- **Data extract**:
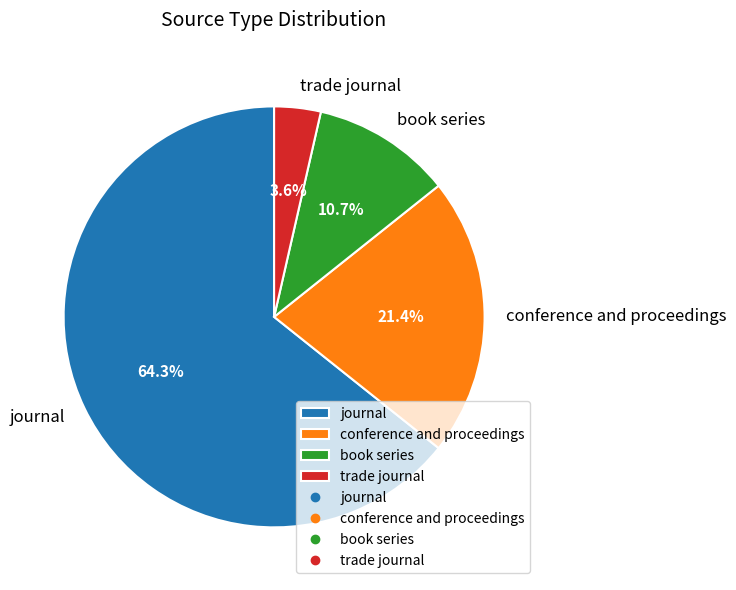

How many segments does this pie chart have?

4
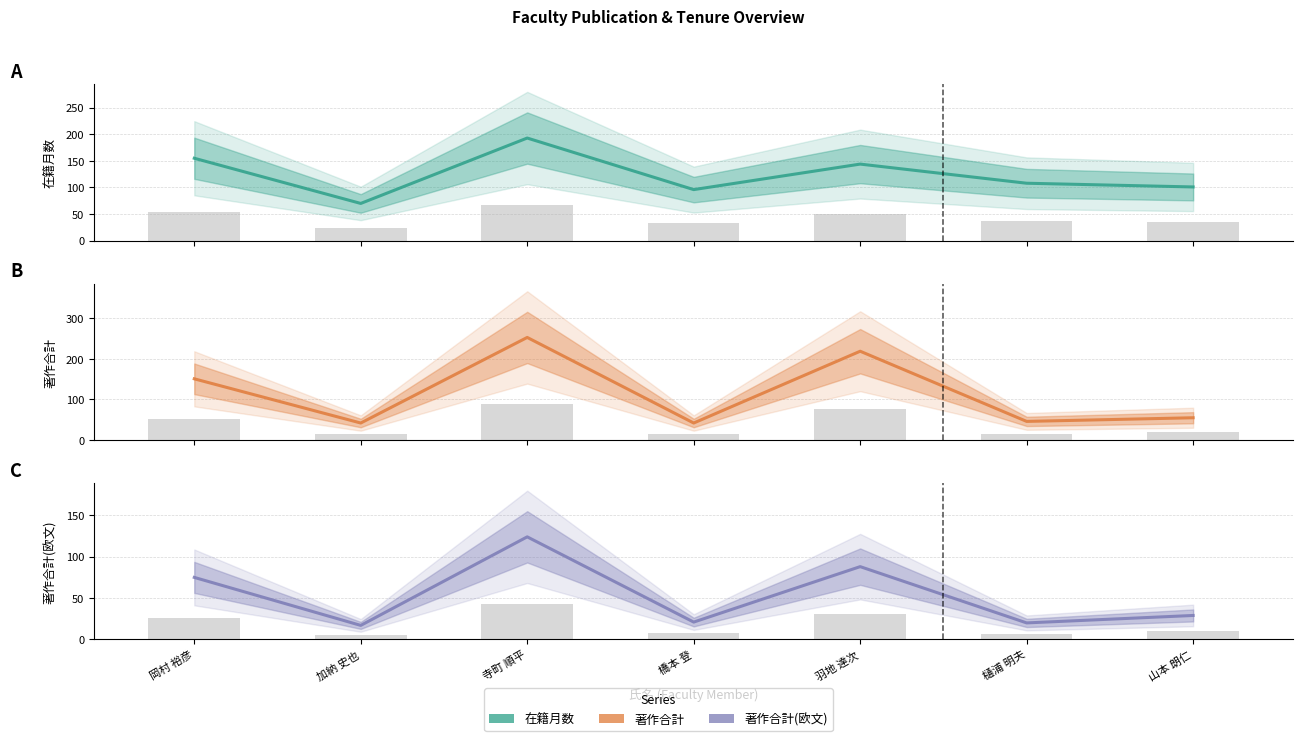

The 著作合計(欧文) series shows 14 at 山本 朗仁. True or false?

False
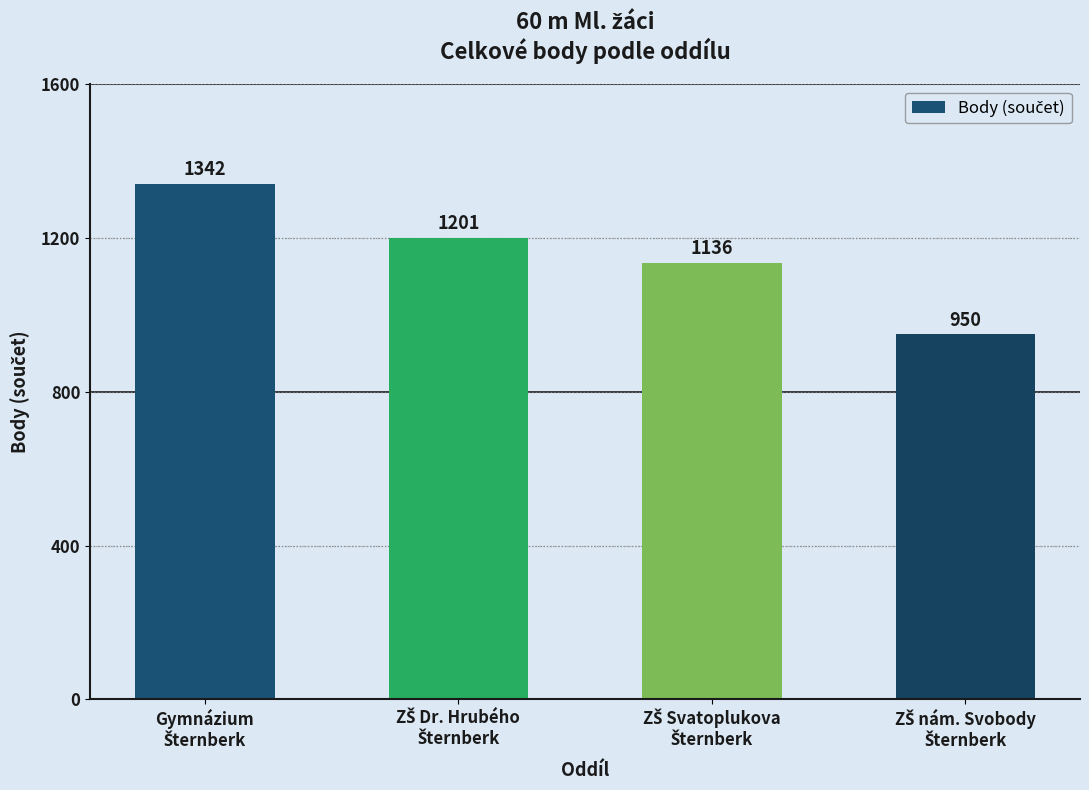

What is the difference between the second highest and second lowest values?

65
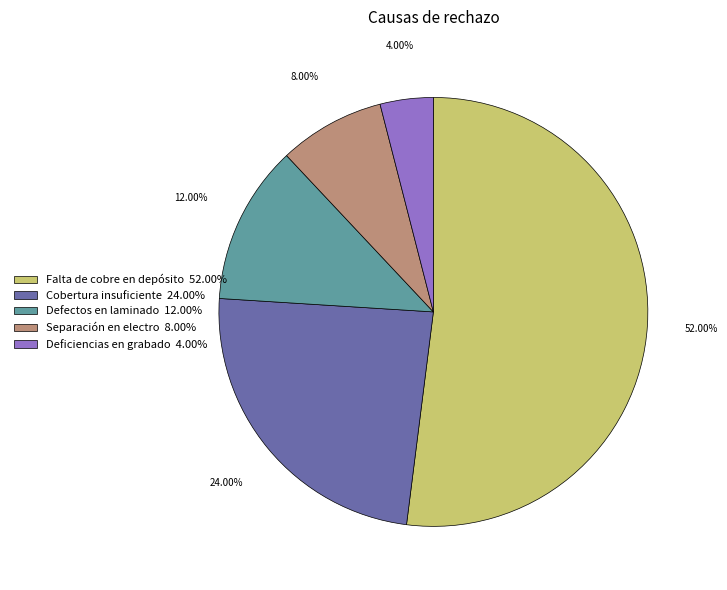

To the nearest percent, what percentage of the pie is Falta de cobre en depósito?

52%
--
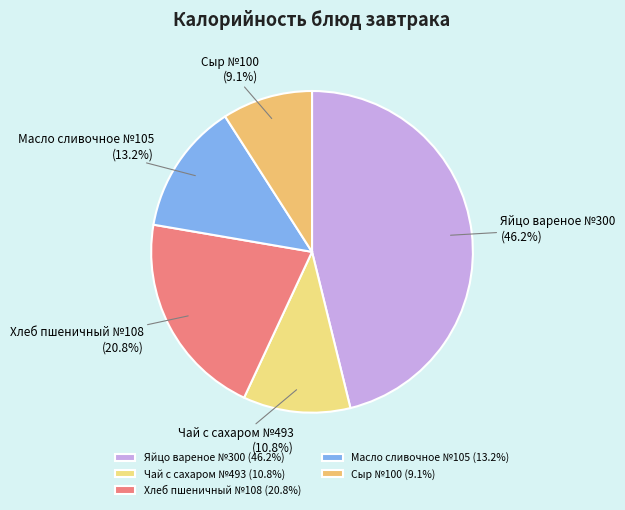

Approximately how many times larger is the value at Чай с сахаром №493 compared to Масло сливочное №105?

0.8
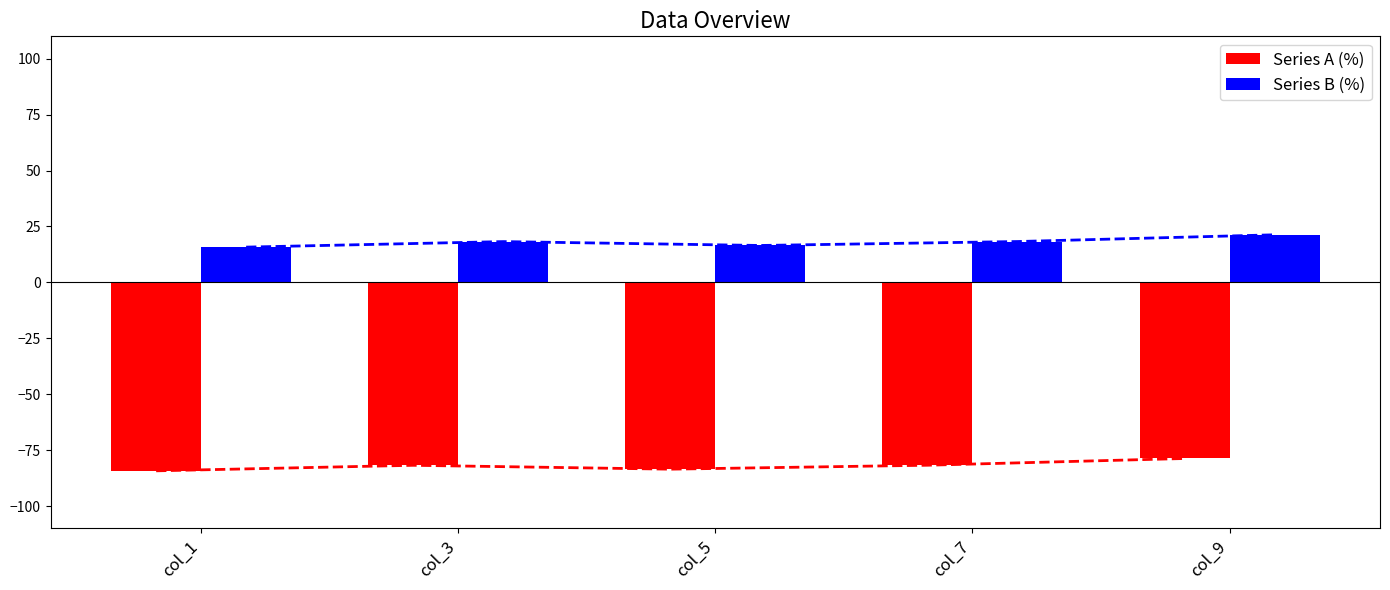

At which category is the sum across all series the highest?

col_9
--
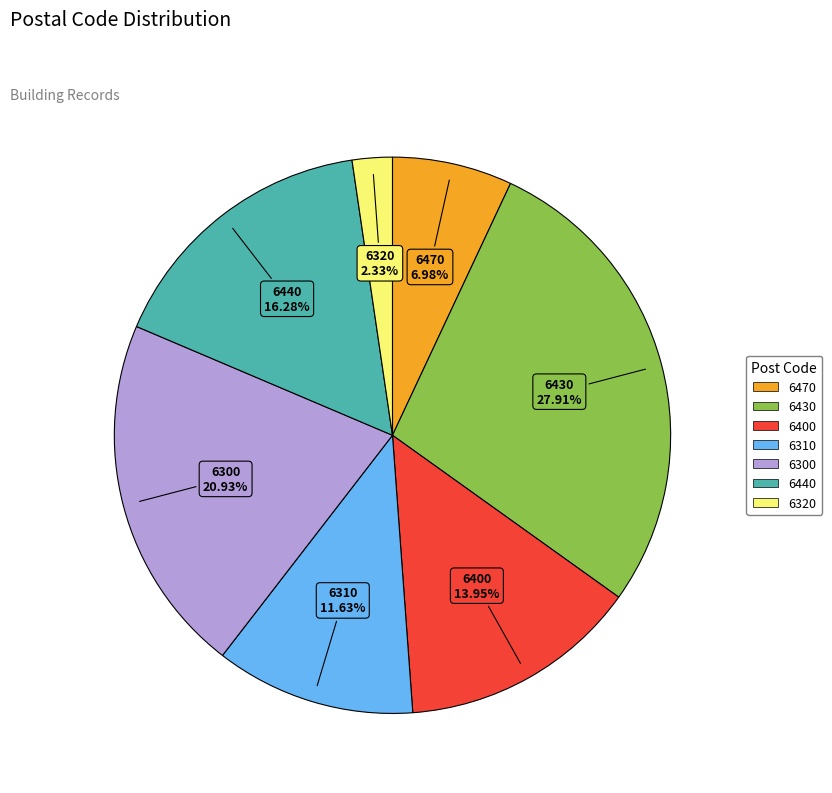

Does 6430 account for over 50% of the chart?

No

- **Problem statement**: Reproduce the lines from the one containing "How many segments does this pie chart have?" up to and including the one containing "To the nearest", switching "difference" to "gap" and changing nothing else. Omit the pictures.

- **Written reply**:
How many segments does this pie chart have?

4

The 著作合計(欧文) series shows 14 at 山本 朗仁. True or false?

False

What is the gap between the second highest and second lowest values?

65

To the nearest percent, what percentage of the pie is Falta de cobre en depósito?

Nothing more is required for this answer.